The recent spate of resignations from eBay Inc. and its subsidiary PayPal Inc. is only a sign that those entities attract top talent and will continue to do so, according to an industry analyst.
Sam Shrauger, PayPal’s vice president of global product and experience and a key player in the integration of the company’s Bill Me Later service after its 2008 acquisition, resigned this week to join Yahoo Inc.’s commerce division after an 8-year stint with PayPal (see story).
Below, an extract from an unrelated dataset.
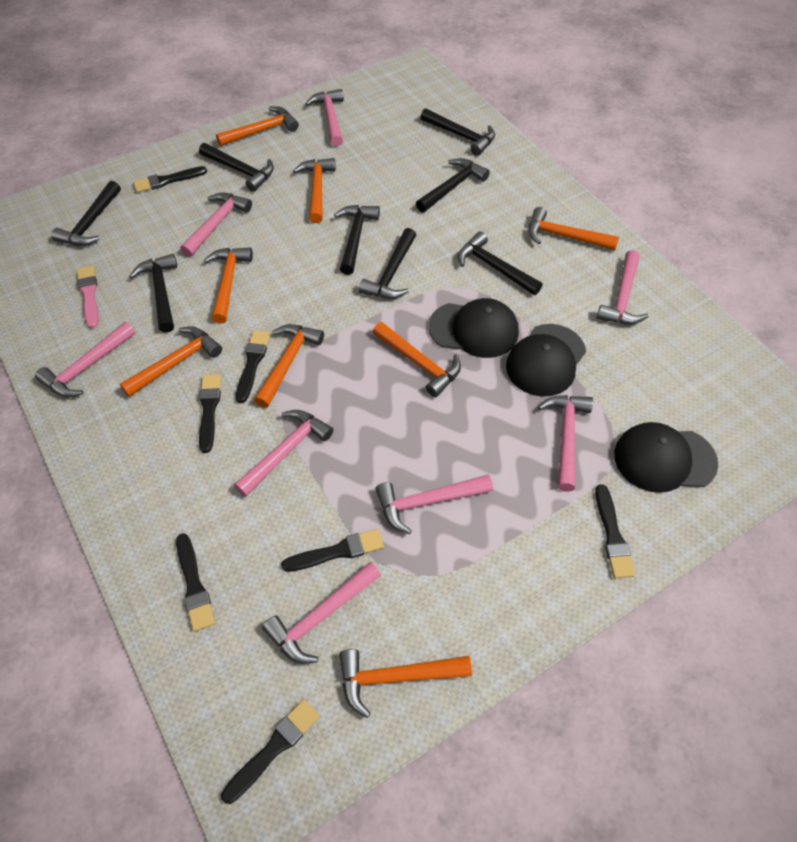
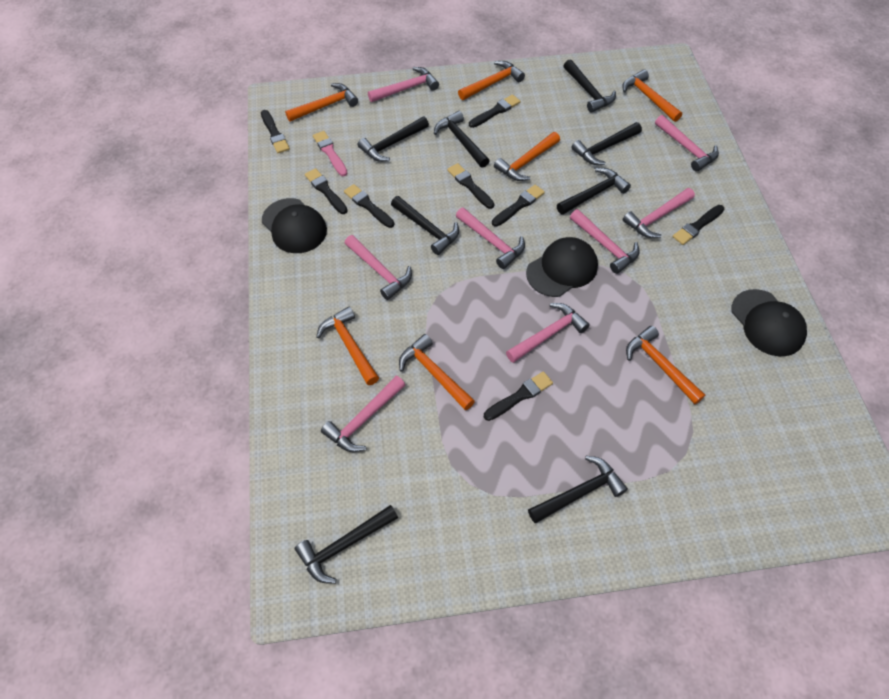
black brush: 7 -> 8
orange hammer: 8 -> 7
David Marcus, PayPal president, will replace Shrauger on an interim basis.
Shrauger’s exit follows the departures of five other eBay/PayPal executives this year, including Scott Thompson, PayPal’s president, who also joined Yahoo as CEO (see story).
The drain only highlights what other companies think of eBay and PayPal’s workforce and the quality of those in the ranks of eBay and PayPal who vie for the open spots, Gil Luria, senior vice president of equity research for financial technology for Wedbush Securities, tells PaymentsSource.
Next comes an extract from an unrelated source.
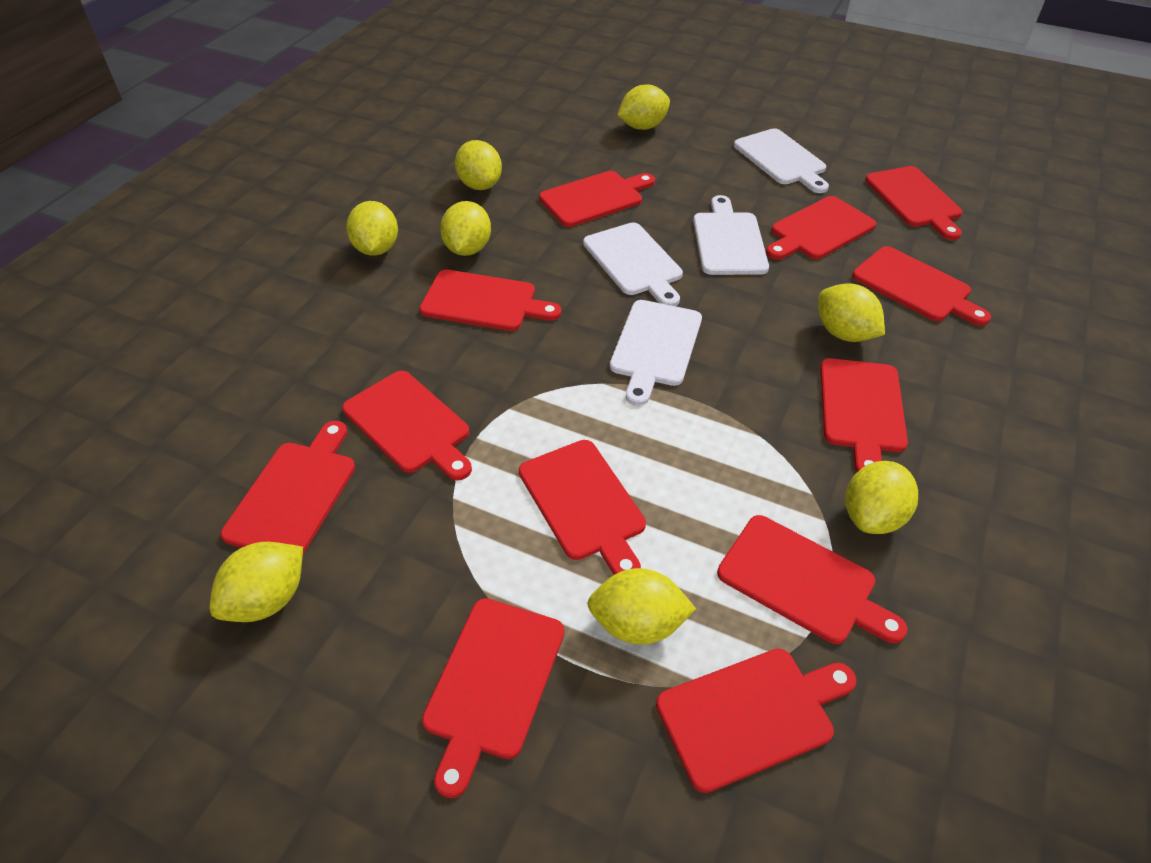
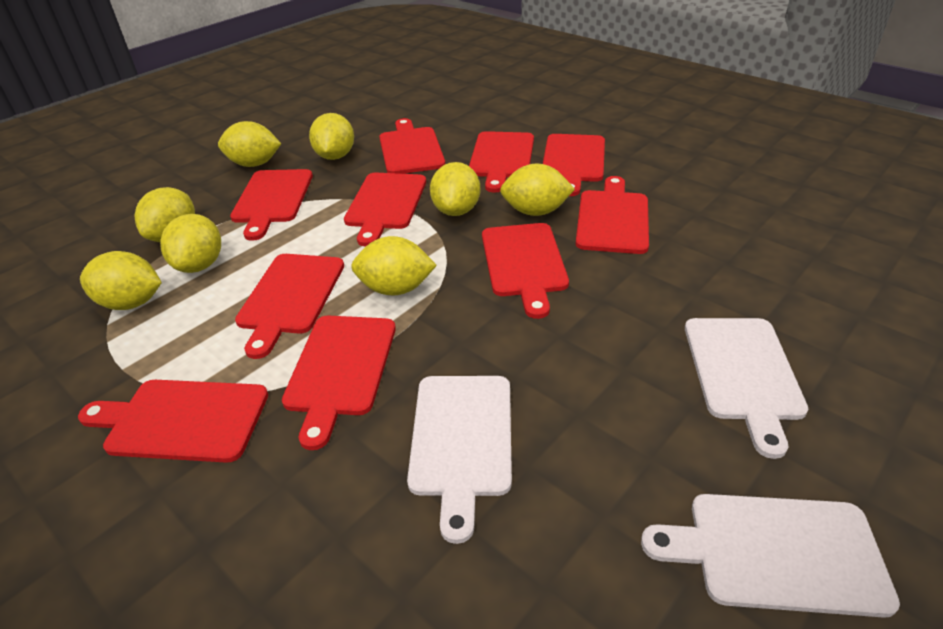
red cutting board: 12 -> 10
white cutting board: 4 -> 3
“PayPal is one of the most-respected companies in Silicon Valley, so for a very long time it’s been a source for of new leaders for many other companies around Silicon Valley,” says Luria. “What we’ve seen in the last few weeks is a continuation of that.”
Despite the losses, PayPal has “a very deep bench,” and it should have many internal candidates to fill the holes left behind, he says.
“PayPal is going through one of the most exciting times in its history in terms of the transformation it’s going through and very ambitious agenda they have,” Luria says.
PayPal has acquired talent through traditional means but also with acquisitions, says Luria, citing Bill Me Later and mobile payments company Zong, which Marcus started.